§ **PROBLEM DETAILS**
From the records below, please print only the lines from the one containing "ng can be less" through the one containing "facade inside", both included. Skip the pictures.

§ **RECORDS SHOWN**
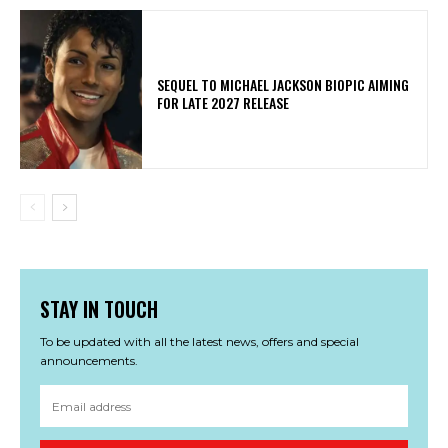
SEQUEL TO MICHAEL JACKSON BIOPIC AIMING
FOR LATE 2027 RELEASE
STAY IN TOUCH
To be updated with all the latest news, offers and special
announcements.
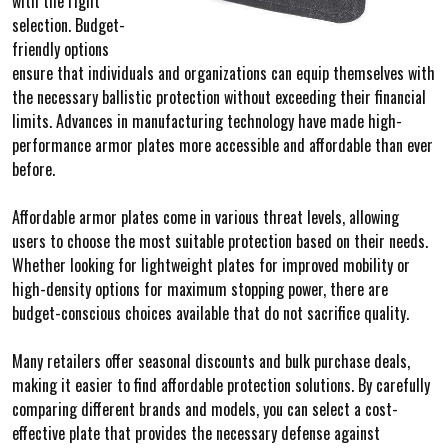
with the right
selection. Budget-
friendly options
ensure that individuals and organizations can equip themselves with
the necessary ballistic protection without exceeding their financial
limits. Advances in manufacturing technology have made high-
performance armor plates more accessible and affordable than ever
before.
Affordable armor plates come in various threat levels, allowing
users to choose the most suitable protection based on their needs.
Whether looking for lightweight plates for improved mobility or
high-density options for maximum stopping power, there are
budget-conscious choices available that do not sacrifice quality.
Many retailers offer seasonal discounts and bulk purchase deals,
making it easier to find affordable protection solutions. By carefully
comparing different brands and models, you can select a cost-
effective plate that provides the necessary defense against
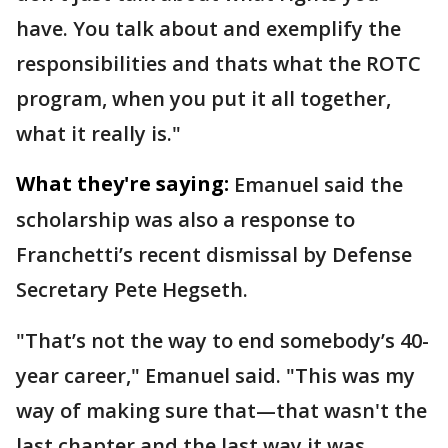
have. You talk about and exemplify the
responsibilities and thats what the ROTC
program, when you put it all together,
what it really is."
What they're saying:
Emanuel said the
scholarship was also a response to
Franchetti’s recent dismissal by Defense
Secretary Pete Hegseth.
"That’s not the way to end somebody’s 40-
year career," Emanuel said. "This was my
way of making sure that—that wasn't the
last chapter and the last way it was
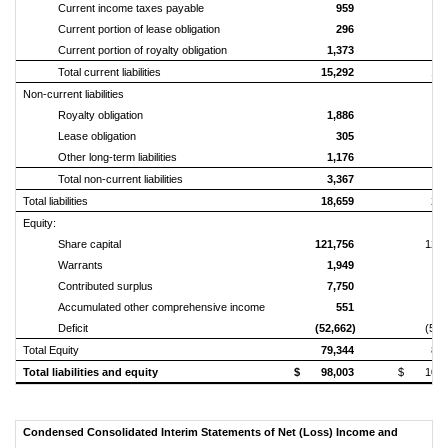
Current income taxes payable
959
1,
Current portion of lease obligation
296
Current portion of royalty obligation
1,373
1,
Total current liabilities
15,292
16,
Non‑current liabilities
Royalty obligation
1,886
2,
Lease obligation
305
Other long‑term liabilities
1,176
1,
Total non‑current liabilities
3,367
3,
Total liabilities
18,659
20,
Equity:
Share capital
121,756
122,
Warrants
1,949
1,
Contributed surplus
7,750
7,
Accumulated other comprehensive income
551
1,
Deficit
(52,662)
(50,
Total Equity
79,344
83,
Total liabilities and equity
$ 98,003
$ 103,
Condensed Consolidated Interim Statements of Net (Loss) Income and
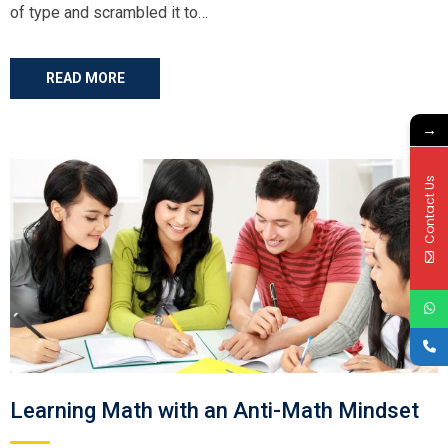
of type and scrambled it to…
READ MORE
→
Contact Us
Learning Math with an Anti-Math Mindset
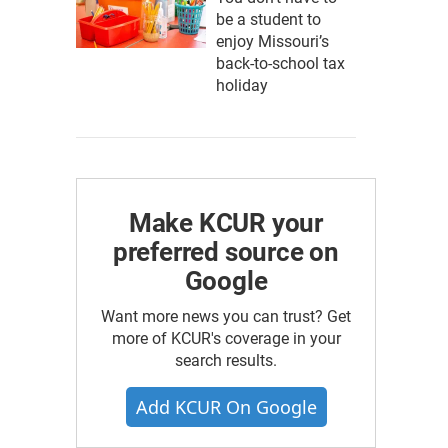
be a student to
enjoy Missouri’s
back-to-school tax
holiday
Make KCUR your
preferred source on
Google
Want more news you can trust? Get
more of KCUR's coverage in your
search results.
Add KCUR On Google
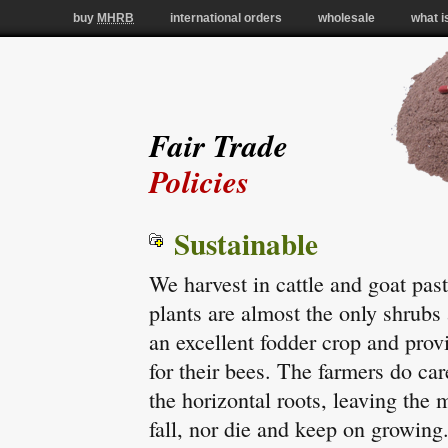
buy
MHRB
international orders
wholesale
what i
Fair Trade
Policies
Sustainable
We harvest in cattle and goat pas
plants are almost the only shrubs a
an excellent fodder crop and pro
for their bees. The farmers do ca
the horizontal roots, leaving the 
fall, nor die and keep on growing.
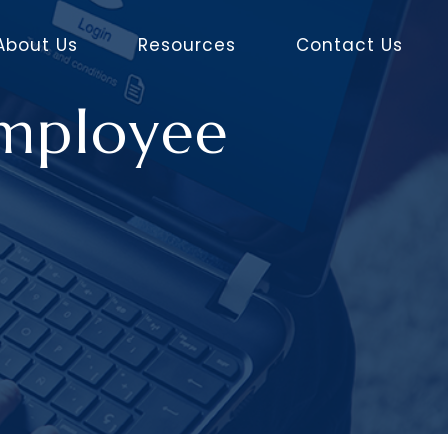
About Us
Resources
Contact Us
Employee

* * *

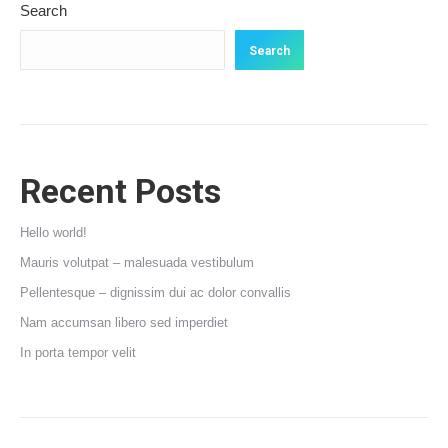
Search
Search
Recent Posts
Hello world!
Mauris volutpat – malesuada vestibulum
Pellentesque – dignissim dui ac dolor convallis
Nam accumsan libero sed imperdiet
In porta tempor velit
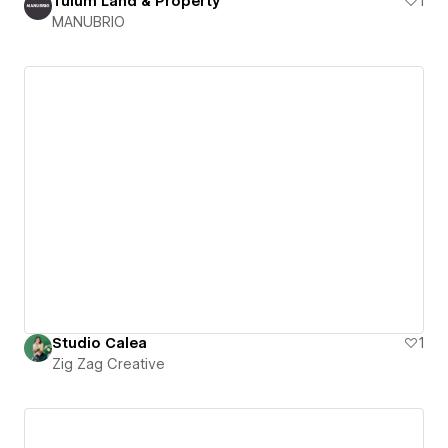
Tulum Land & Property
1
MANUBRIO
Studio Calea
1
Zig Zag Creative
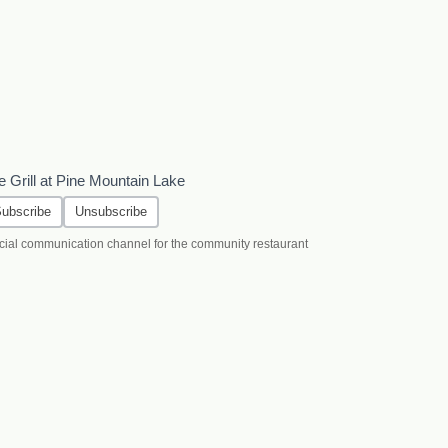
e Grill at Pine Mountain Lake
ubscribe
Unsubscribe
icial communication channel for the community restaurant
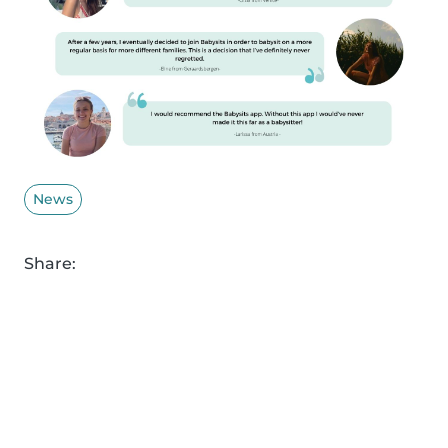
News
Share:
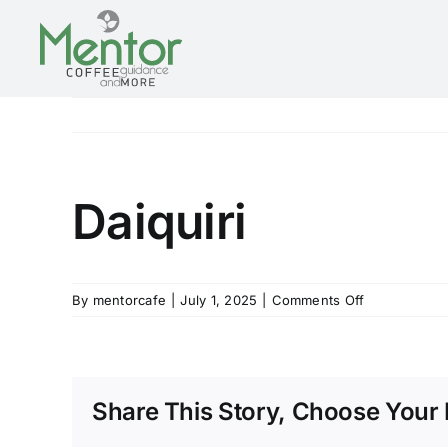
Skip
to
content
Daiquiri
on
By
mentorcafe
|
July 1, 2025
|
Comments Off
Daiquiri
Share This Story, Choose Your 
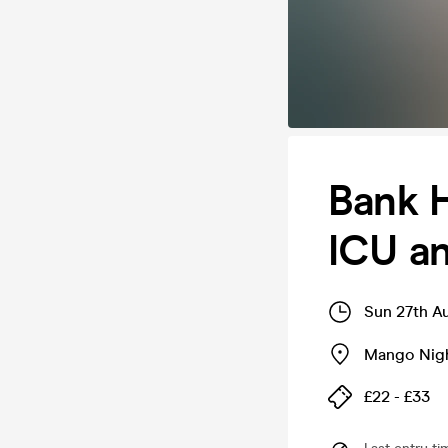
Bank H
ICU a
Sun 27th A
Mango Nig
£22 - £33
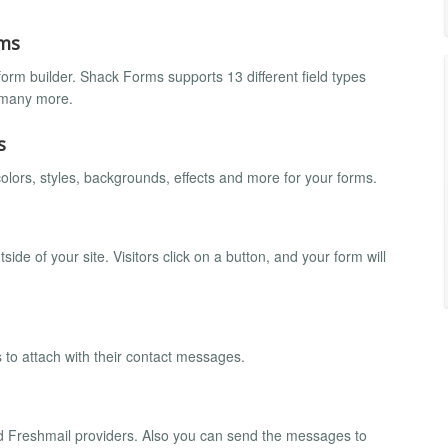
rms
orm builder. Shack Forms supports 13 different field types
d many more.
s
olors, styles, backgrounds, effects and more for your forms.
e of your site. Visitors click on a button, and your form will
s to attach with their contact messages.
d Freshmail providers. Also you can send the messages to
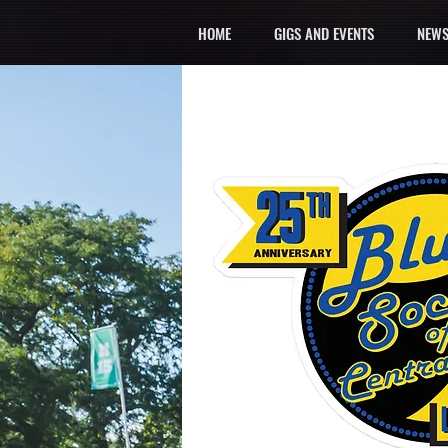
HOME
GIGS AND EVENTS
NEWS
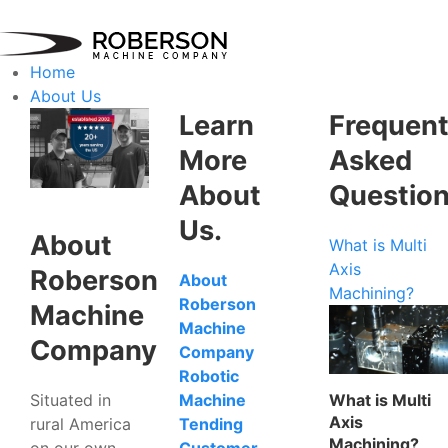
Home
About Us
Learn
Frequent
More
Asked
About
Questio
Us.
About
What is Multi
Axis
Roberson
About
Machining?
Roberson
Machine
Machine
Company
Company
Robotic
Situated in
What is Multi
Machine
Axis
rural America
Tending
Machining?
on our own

---

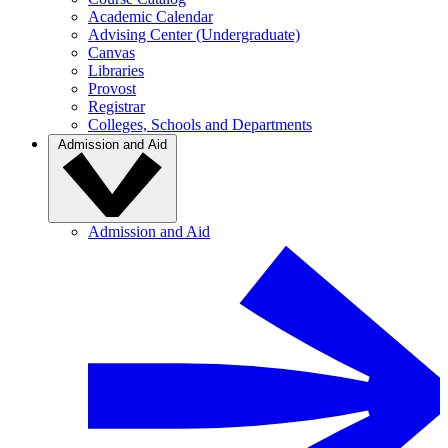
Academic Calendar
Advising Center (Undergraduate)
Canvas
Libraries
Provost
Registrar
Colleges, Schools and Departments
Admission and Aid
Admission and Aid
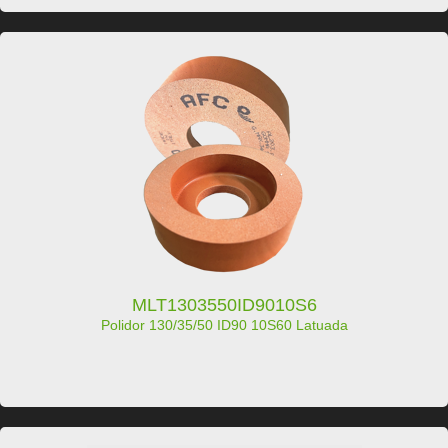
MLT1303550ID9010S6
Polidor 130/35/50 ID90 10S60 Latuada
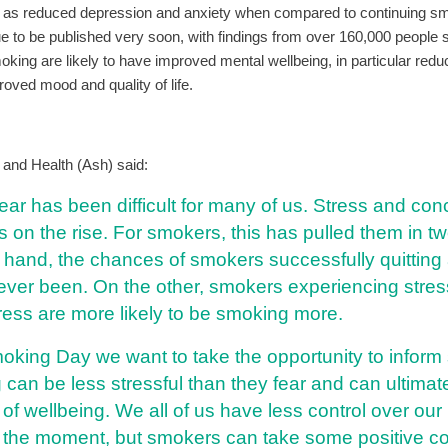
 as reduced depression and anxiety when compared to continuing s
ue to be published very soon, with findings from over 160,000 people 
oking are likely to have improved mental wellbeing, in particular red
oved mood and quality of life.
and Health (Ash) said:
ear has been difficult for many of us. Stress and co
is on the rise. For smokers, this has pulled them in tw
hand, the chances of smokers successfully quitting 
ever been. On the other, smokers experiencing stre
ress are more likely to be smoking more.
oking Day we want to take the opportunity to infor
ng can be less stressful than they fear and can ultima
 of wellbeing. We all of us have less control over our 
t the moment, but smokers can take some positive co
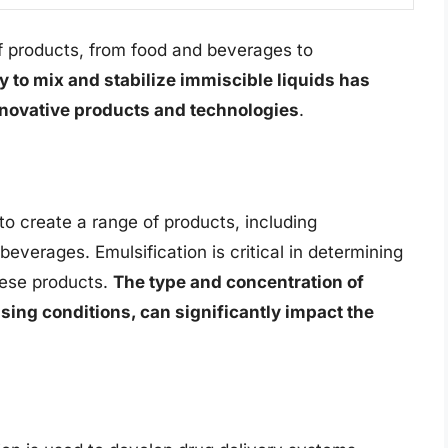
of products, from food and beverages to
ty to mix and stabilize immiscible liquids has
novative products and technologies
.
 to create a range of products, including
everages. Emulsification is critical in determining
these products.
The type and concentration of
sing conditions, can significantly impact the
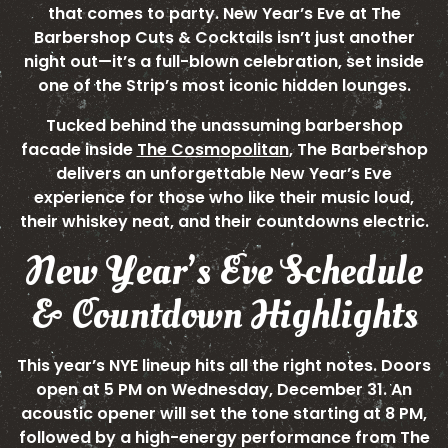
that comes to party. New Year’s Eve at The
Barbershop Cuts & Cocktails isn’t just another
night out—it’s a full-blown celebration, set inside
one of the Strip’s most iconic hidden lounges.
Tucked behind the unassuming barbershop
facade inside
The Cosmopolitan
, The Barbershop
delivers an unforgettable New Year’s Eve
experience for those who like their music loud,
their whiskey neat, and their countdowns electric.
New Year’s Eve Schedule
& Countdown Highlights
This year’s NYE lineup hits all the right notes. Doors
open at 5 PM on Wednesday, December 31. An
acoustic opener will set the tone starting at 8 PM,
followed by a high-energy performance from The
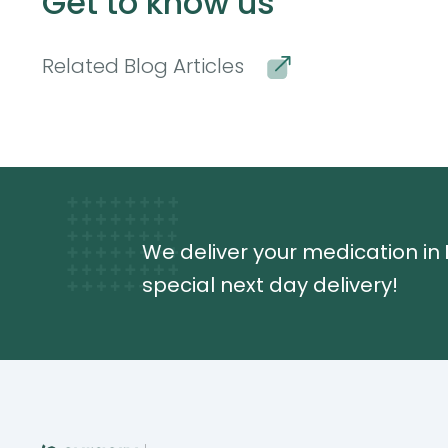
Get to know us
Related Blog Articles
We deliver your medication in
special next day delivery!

§ **WRITTEN SOLUTION**
ng can be less stressful than they fear and can ultima
 of wellbeing. We all of us have less control over our 
t the moment, but smokers can take some positive co
of products, from food and beverages to
ty to mix and stabilize immiscible liquids has
novative products and technologies
.
 to create a range of products, including
everages. Emulsification is critical in determining
these products.
The type and concentration of
sing conditions, can significantly impact the
that comes to party. New Year’s Eve at The
Barbershop Cuts & Cocktails isn’t just another
night out—it’s a full-blown celebration, set inside
one of the Strip’s most iconic hidden lounges.
Tucked behind the unassuming barbershop
facade inside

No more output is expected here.